Pull out each line in the items below that contains the word "протидії", copying every such line unchanged.

Data extracts:
⟨

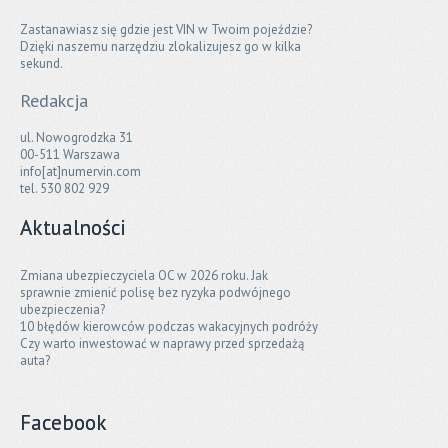
Zastanawiasz się gdzie jest VIN w Twoim pojeździe?
Dzięki naszemu narzędziu zlokalizujesz go w kilka
sekund.
Redakcja
ul. Nowogrodzka 31
00-511 Warszawa
info[at]numervin.com
tel. 530 802 929
Aktualności
Zmiana ubezpieczyciela OC w 2026 roku. Jak
sprawnie zmienić polisę bez ryzyka podwójnego
ubezpieczenia?
10 błędów kierowców podczas wakacyjnych podróży
Czy warto inwestować w naprawy przed sprzedażą
auta?
Facebook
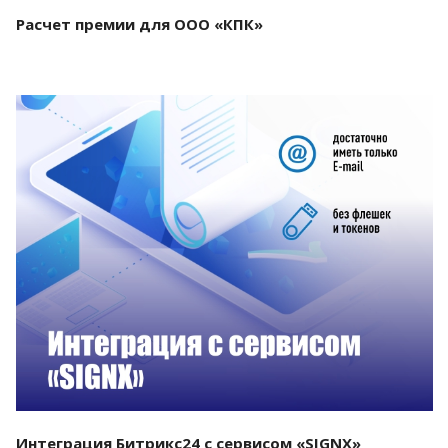
Расчет премии для ООО «КПК»
Смотреть проект
Интеграция Битрикс24 с сервисом «SIGNX»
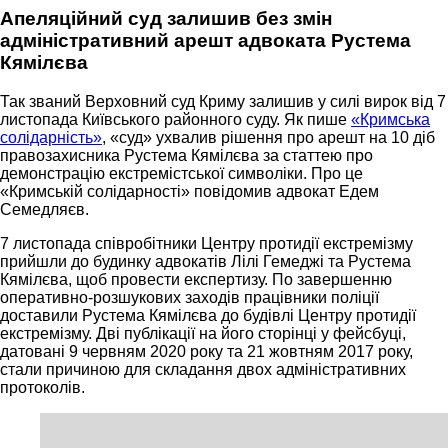
Апеляційний суд залишив без змін
адміністративний арешт адвоката Рустема
Кямілєва
Так званий Верховний суд Криму залишив у силі вирок від 7
листопада Київського районного суду. Як пише
«Кримська
солідарність»
, «суд» ухвалив рішення про арешт на 10 діб
правозахисника Рустема Кямілєва за статтею про
демонстрацію екстремістської символіки. Про це
«Кримській солідарності» повідомив адвокат Едем
Семедляєв.
7 листопада співробітники Центру протидії екстремізму
прийшли до будинку адвокатів Лілі Гемеджі та Рустема
Кямілєва, щоб провести експертизу. По завершенню
оперативно-розшукових заходів працівники поліції
доставили Рустема Кямілєва до будівлі Центру протидії
екстремізму. Дві публікації на його сторінці у фейсбуці,
датовані 9 червням 2020 року та 21 жовтням 2017 року,
стали причиною для складання двох адміністративних
протоколів.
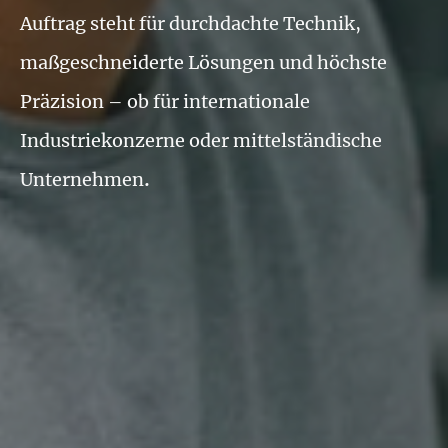
Auftrag steht für durchdachte Technik,
maßgeschneiderte Lösungen und höchste
Präzision – ob für internationale
Industriekonzerne oder mittelständische
.
Unternehmen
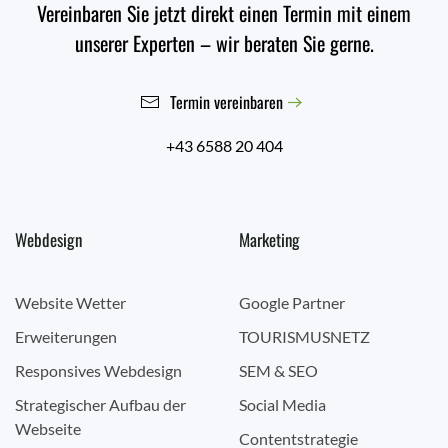
Vereinbaren Sie jetzt direkt einen Termin mit einem
unserer Experten – wir beraten Sie gerne.
Termin vereinbaren
+43 6588 20 404
Webdesign
Marketing
Website Wetter
Google Partner
Erweiterungen
TOURISMUSNETZ
Responsives Webdesign
SEM & SEO
Strategischer Aufbau der
Social Media
Webseite
Contentstrategie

⟩

Answer box:
7 листопада співробітники Центру протидії екстремізму
доставили Рустема Кямілєва до будівлі Центру протидії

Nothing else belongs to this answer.